FIG. 13 is a flowchart showing a processing procedure when interrupts are permitted and not permitted in the sequence of FIG. 11;

FIG. 14 is a diagram for explaining a double-sided printing sequence for performing post-processing of the image forming apparatus according to the second embodiment.

FIG. 15 is a schematic configuration diagram illustrating an image forming apparatus provided with a post-processing device.

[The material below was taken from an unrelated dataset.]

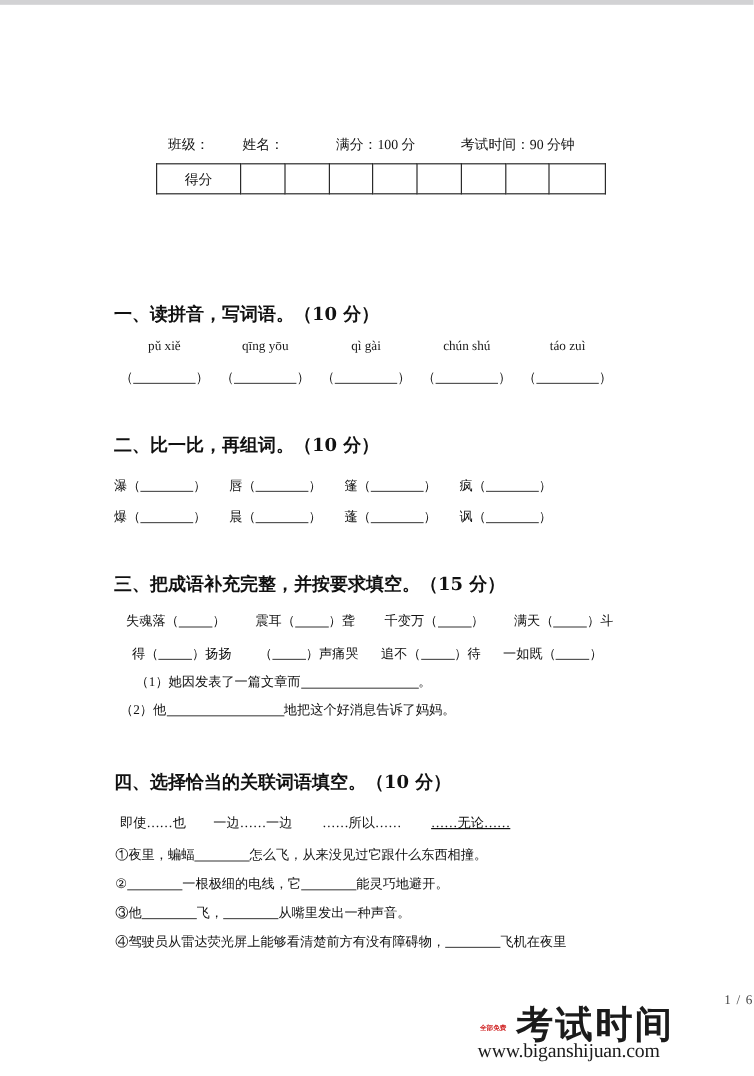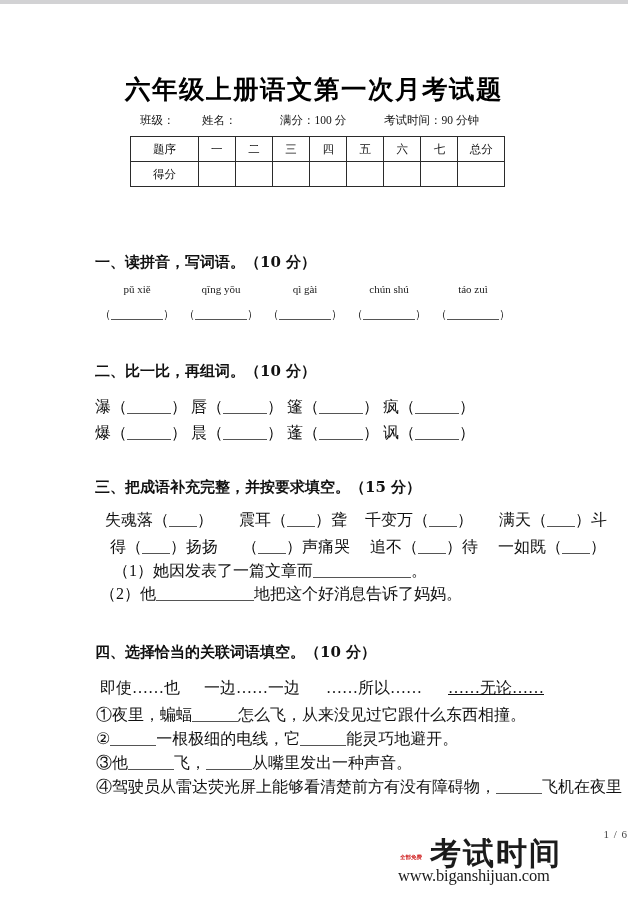"六年级上册语文第一次月考试题" div.title { html: <div>六年级上册语文第一次月考试题</div> -> none }
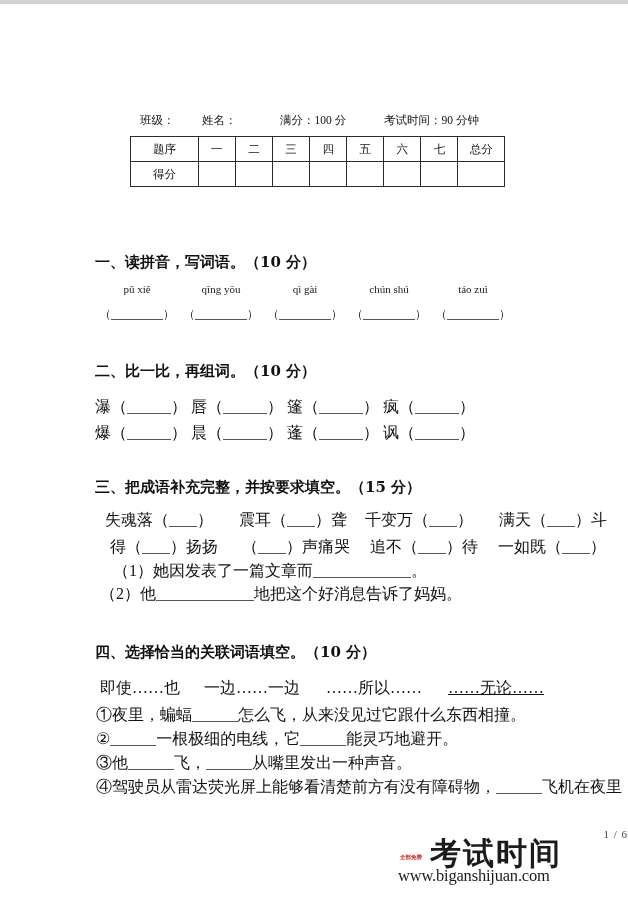"题序" tr { html: <tr> <td>题序</td> <td>一</td> <td>二</td> <td>三</td> <td>四</td> <td>五</td> <td>六</td> <td>七</td> <td>总分</td> </tr> -> none }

FIG. 16 is a flowchart showing a processing procedure in the sequence of FIG.

[Explanation of symbols]

 Reference Signs List 20 main controller 30 operation unit 49 image processing unit (IPU) 54 CCD 57 writing unit 61 A / D converter 62 shading correction unit 63 image processing unit 64 selector 65 memory controller 66 image memory 68 CPU 69 ROM 70 RAM 71 scaling unit 72 Editing unit 701 Input selector 702 Image synthesis unit 703 Primary compression / expansion unit 704 Output data selector 705 Secondary compression / expansion unit 706 Primary storage device 707 Secondary storage device

Claims (7)

[Claims] 1. A storage means for storing and reading out print information successively for each page, and print information for two pages out of the print information stored in the storage means, on a first side and a second side of a recording paper. A printing means for printing, a paper feeding means for feeding the recording paper to the printing means, a re-feeding means for feeding the printed recording paper again to the printing means, and a printing means for printing on the first surface. Until the first recording paper reaches the introduction portion of the printing means again, the first surfaces of a plurality of new recording papers fed by the paper feeding means are continuously arranged in the transport path to the printing means, and thereafter, Printing on the second side of the first recording sheet, printing on the first side of the next new recording sheet fed by the paper feeding unit, and printing on the second side fed by the re-feeding unit In the image forming apparatus that alternately performs Number of copies - the number "which print designation is made on the second surface N1," after the first surface printing, when the number of standby position that can wait to stop the second side printing "and the N2,
The relationship between the number of recording sheets stored in the storage means is expressed as "N1>
An image forming apparatus comprising a control unit for switching between “N2” and “N1 ≦ N2”. 2. The image forming apparatus according to claim 1, wherein the control unit switches the number-of-sheets relationship according to a reading time of print information from the storage unit. 3. An image output start monitoring unit from the storage unit, and an abnormality process execution unit executing an abnormality process when the image output start monitoring unit does not start image output within a preset time. 3. The image forming apparatus according to claim 1, further comprising: the control unit switches the preset time according to the relationship. 4. An image forming apparatus according to claim 1, further comprising interrupt means for temporarily suspending an operation during a continuous image forming operation and allowing a transition to an image forming operation in another mode. 5. The apparatus according to claim 1, wherein when two-sided printing is performed in the state, when an interrupt request is issued by the interrupt unit, the number relationship is switched to “N1 ≦ N2”. 6. Image forming device. 5. The control unit prohibits the interrupt operation when performing double-sided continuous printing in the state of “N1> N2”, and executes double-sided continuous printing in a state of “N1 ≦ N2”. 5. The image forming apparatus according to claim 4, wherein the interrupting operation is automatically switched so as to permit the interrupting operation. 6. A post-processing device for performing post-processing on a recording sheet discharged after performing image printing, wherein the control unit controls a next recording sheet to be introduced into the printing unit until the post-processing is completed. The image forming apparatus according to any one of claims 1 to 5, wherein the image forming apparatus is caused to stand by at (1). 7. The image forming apparatus according to claim 1, wherein the control unit switches the number relationship according to an operation of the post-processing device.